__TASK DESCRIPTION__
Omit all pictures. Print the remaining lines exactly, from the start of the data through the line containing "ტვირთები, რომლებიც გაგზავნამდე".

__ENTRIES PROVIDED__
* * * * *
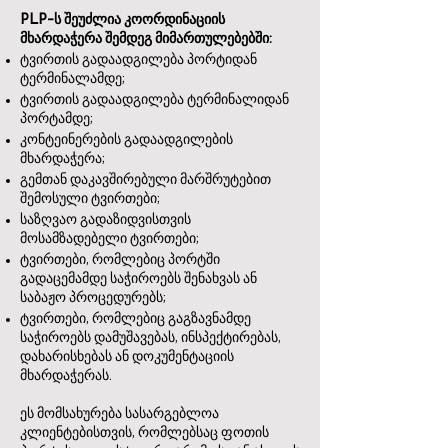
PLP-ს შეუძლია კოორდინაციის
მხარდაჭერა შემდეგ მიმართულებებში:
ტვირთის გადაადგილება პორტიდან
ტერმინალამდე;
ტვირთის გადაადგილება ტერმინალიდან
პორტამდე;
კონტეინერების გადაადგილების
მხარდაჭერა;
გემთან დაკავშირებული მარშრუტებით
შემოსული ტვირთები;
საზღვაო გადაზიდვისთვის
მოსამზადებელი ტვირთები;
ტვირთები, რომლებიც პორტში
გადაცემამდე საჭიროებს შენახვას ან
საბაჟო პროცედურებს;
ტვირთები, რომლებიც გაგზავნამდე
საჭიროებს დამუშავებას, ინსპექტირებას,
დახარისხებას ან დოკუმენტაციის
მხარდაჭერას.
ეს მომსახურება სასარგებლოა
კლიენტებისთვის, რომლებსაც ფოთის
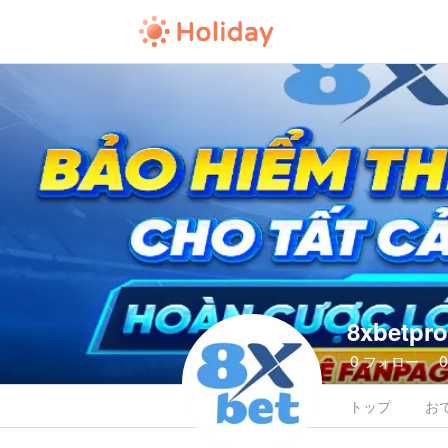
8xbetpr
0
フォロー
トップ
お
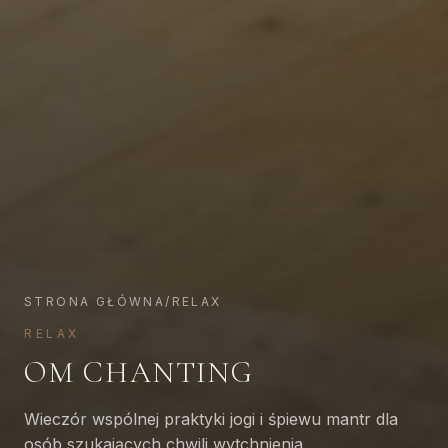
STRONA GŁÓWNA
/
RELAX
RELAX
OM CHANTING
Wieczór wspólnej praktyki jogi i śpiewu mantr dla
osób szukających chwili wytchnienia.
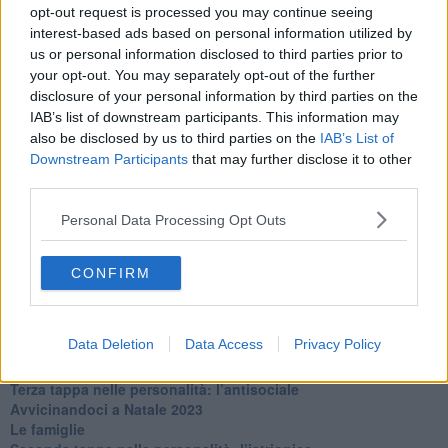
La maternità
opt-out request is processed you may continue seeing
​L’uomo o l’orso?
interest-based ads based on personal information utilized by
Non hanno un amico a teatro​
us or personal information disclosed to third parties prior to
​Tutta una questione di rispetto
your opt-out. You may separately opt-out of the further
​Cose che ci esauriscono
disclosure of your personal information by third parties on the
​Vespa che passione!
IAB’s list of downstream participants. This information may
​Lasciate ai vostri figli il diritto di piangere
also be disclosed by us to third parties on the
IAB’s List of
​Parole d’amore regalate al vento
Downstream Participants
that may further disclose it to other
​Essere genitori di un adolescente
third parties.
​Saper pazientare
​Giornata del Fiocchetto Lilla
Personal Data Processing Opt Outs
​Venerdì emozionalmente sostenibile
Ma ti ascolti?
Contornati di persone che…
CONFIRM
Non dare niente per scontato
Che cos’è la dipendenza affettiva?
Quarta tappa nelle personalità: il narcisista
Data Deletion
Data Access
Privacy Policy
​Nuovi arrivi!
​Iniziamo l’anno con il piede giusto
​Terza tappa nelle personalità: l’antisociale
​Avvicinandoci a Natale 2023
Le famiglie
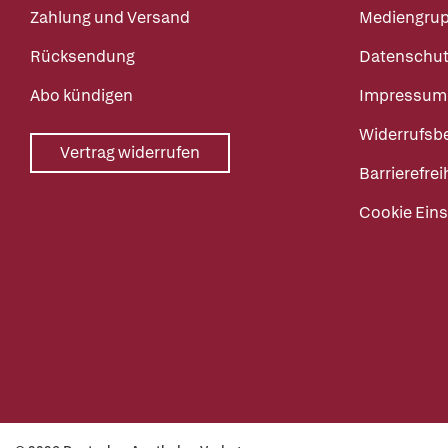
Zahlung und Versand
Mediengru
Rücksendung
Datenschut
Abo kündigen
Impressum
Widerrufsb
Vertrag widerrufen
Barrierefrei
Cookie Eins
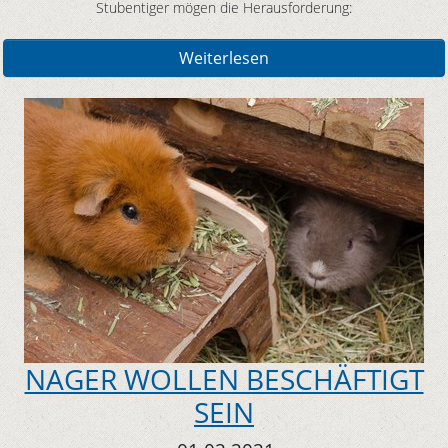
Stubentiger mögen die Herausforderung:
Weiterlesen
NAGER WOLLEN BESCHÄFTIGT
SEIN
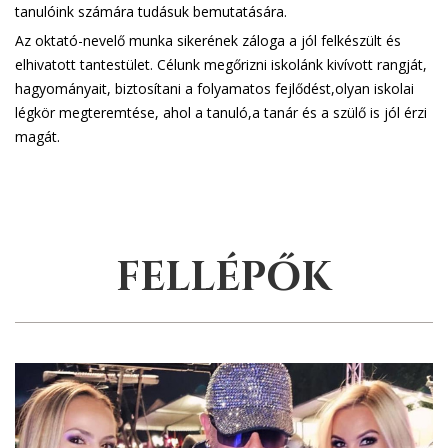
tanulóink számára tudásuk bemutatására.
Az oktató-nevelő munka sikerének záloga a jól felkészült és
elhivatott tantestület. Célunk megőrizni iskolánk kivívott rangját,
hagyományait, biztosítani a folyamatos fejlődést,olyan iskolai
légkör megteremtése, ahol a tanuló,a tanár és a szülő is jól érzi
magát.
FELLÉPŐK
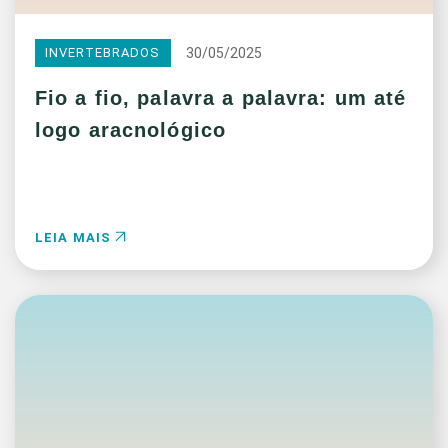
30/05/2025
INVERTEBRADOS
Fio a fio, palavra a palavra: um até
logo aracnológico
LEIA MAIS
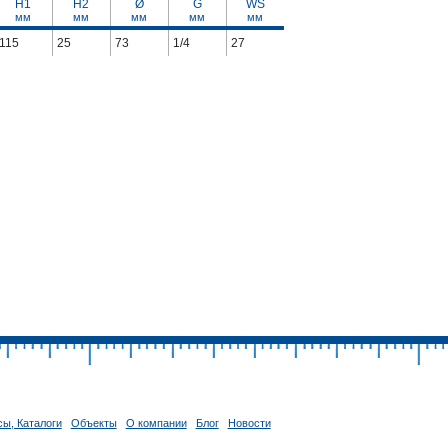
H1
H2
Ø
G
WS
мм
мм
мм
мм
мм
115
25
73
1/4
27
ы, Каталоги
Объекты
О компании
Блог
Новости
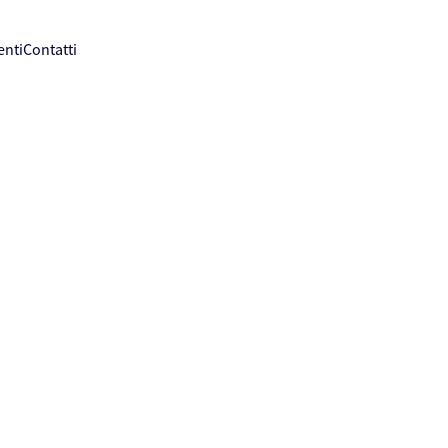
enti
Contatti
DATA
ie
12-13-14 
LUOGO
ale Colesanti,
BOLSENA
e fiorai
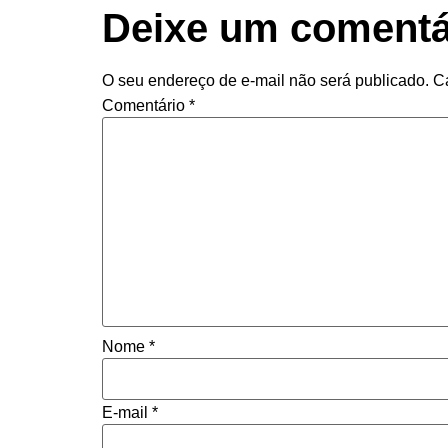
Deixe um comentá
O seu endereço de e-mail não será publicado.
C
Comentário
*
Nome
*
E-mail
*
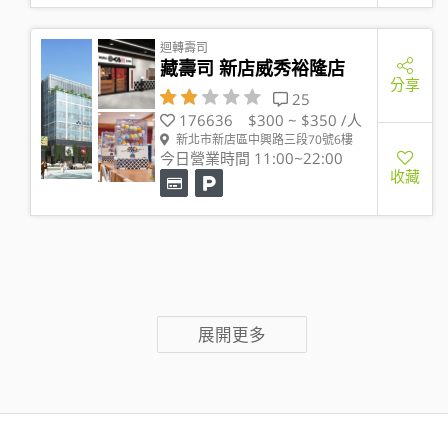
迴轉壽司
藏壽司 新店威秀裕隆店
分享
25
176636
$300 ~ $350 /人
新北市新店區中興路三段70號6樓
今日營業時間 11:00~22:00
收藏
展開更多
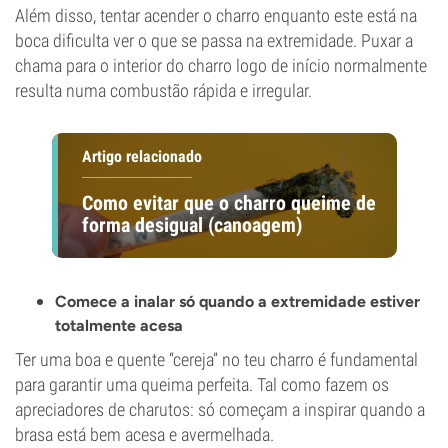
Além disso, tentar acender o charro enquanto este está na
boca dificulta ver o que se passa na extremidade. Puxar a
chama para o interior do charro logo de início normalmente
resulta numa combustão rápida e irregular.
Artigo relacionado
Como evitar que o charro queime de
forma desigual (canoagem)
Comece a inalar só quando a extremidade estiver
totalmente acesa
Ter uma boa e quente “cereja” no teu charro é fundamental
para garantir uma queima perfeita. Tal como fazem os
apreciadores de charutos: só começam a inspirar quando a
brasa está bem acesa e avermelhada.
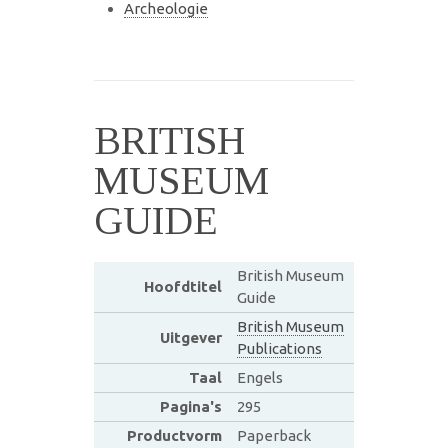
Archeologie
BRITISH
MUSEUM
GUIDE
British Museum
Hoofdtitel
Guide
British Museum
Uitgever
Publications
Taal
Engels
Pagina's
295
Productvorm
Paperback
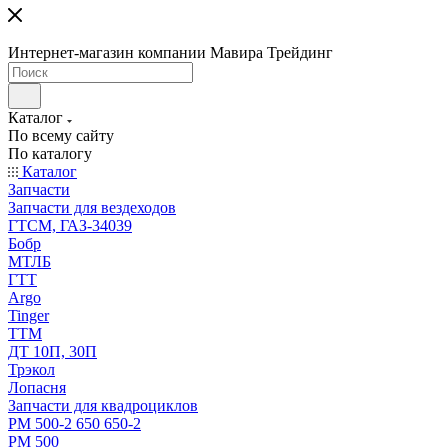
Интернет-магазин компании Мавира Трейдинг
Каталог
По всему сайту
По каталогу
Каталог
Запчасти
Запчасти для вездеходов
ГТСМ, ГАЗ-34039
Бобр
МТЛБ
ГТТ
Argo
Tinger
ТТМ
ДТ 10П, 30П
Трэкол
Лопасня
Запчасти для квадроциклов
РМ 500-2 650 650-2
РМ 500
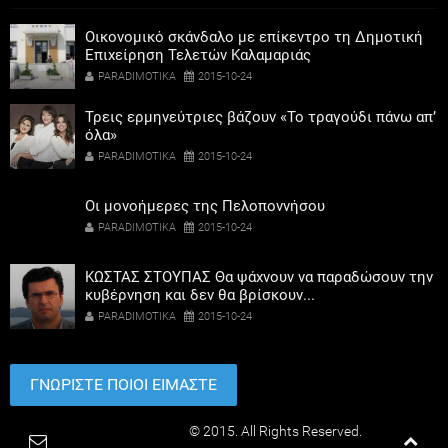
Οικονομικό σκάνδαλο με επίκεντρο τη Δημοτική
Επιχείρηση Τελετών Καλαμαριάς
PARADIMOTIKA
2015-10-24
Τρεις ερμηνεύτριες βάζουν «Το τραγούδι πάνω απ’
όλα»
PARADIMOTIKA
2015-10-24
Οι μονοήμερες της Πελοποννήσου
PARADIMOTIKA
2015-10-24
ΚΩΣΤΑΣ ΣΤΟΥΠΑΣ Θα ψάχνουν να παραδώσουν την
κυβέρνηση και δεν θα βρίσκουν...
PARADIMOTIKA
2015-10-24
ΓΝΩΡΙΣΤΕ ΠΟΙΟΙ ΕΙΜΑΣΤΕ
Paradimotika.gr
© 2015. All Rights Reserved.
* * * * *
__RESPONSE BELOW__
PLP-ს შეუძლია კოორდინაციის
მხარდაჭერა შემდეგ მიმართულებებში:
ტვირთის გადაადგილება პორტიდან
ტერმინალამდე;
ტვირთის გადაადგილება ტერმინალიდან
პორტამდე;
კონტეინერების გადაადგილების
მხარდაჭერა;
გემთან დაკავშირებული მარშრუტებით
შემოსული ტვირთები;
საზღვაო გადაზიდვისთვის
მოსამზადებელი ტვირთები;
ტვირთები, რომლებიც პორტში
გადაცემამდე საჭიროებს შენახვას ან
საბაჟო პროცედურებს;
ტვირთები, რომლებიც გაგზავნამდე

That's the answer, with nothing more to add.